Nach dem Gesagten und im Hinblick auf die unbestrittene Feststellung, dass der Beschwerdeführer unter Umgehung der Grenzkontrolle nach Österreich eingereist ist, begegnet die Ansicht der belangten Behörde, er halte sich unrechtmäßig im Bundesgebiet auf, keinen Bedenken. Die belangte Behörde kam daher zu Recht zu dem Ergebnis, dass der Tatbestand des § 33 Abs. 1 zweiter Halbsatz FrG erfüllt sei. Die in der Beschwerde ergänzend zu § 33 Abs. 2 FrG angestellten Erwägungen gehen am Thema vorbei, weil die belangte Behörde die Ausweisung des Beschwerdeführers nicht auf diese Bestimmung, sondern auf § 33 Abs. 1 leg. cit. gestützt hat.

Unter dem Gesichtspunkt des § 37 Abs. 1 FrG macht der Beschwerdeführer geltend, dass er einer legalen Beschäftigung nachgehe und einen festen Wohnsitz habe. Er sei in Österreich integriert, sodass die Ausweisung einen erheblichen Eingriff in sein Privatleben darstelle. Daran ist richtig, dass entgegen der Ansicht der belangten Behörde - schon im Hinblick auf den knapp zweieinhalbjährigen inländischen Aufenthalt des Beschwerdeführers -

ein mit der Ausweisung verbundener Eingriff in sein Privatleben nicht schlechterdings verneint werden kann. Es wäre daher eine Interessenabwägung nach § 37 Abs. 1 FrG durchzuführen gewesen. Dass eine solche unterblieben ist, vermag den Beschwerdeführer jedoch nicht in Rechten zu verletzen: Durch seine unter Umgehung der Grenzkontrolle erfolgte Einreise und seinen unrechtmäßigen Aufenthalt hat er nämlich das aus der Sicht des Schutzes und der Aufrechterhaltung der öffentlichen Ordnung (Art. 8 Abs. 2 EMRK) einen hohen Stellenwert aufweisende öffentliche Interesse an der Einhaltung der die Einreise und den Aufenthalt von Fremden regelnden Vorschriften (vgl. etwa das hg. Erkenntnis vom 18. Dezember 1998, Zl. 98/21/0302) gravierend beeinträchtigt. Demgegenüber müssen die geltend gemachten persönlichen Anknüpfungspunkte des Beschwerdeführers zu Österreich zurücktreten, zumal sie auch in Verbindung mit der Dauer seines inländischen Aufenthaltes keine nachhaltige Integration bewirken können. Soweit der Beschwerdeführer überdies auf die Ermordung seiner Eltern und auf die Verschleppung seiner Schwester im Heimatland verweist, sodass er dort keine weiteren Familienangehörigen mehr habe, ist ihm zu entgegnen, dass durch § 37 FrG nur das in Österreich geführte Privat- und Familienleben geschützt wird (vgl. das hg. Erkenntnis vom 1. Juni 1999, Zl. 98/18/0374).

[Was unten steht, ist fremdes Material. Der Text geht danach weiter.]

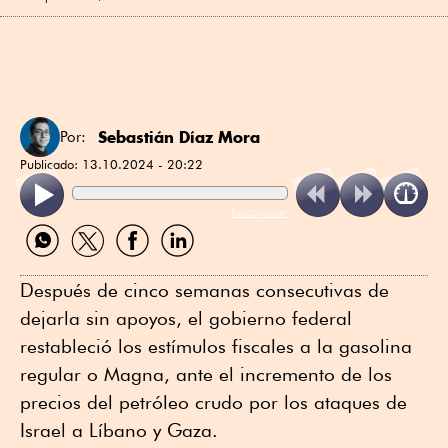
Sebastián Díaz Mora
Por:
Publicado:
13.10.2024 - 20:22
ReadSpeaker
Compartir
Compartir
Compartir
Compartir
por
por
por
por
WhatsApp
Twitter
Facebook
Linkedin
Después de cinco semanas consecutivas de
dejarla sin apoyos, el gobierno federal
restableció los estímulos fiscales a la gasolina
regular o Magna, ante el incremento de los
precios del petróleo crudo por los ataques de
Israel a Líbano y Gaza.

Wie die Beschwerde zutreffend anmerkt, besteht "keinerlei Rechtspflicht" zur Verhängung einer Ausweisung. Die vom Beschwerdeführer zu seinen Gunsten ins Treffen geführten Umstände - es sind dies diejenigen, die eben im Zusammenhang mit der Abwägung nach § 37 Abs. 1 FrG behandelt worden sind - sind jedoch nicht dergestalt, dass die belangte Behörde von dem ihr durch § 33 Abs. 1 FrG eingeräumten Ermessen im Sinn einer Abstandnahme von der Ausweisung Gebrauch zu machen gehabt hätte.

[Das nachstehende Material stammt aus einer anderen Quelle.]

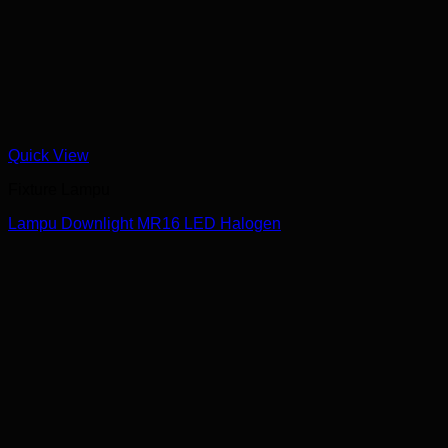
Quick View
Fixture Lampu
Lampu Downlight MR16 LED Halogen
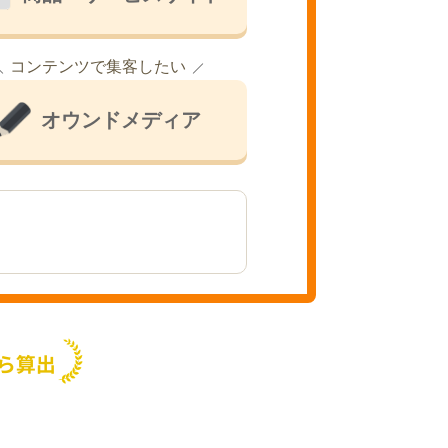
コンテンツで集客したい
オウンドメディア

Als Rechtswidrigkeit infolge Verletzung von Verfahrensvorschriften macht der Beschwerdeführer im Ergebnis Ermittlungsdefizite bezüglich seiner Fluchtgründe, bezüglich des Asylverfahrens und bezüglich seiner Lebenssituation im Inland (insoweit verweist er auf die ihm zur Bestreitung des Lebensunterhaltes zur Verfügung stehenden Mittel und auf seinen ordentlichen Wohnsitz) geltend. Nach dem Vorgesagten kommt diesen Umständen indes keine Relevanz zu.

Die Beschwerde war daher gemäß § 42 Abs. 1 VwGG als unbegründet abzuweisen.

Der Spruch über den Aufwandersatz gründet sich auf die §§ 47 VwGG iVm der Verordnung BGBl. Nr. 416/1994.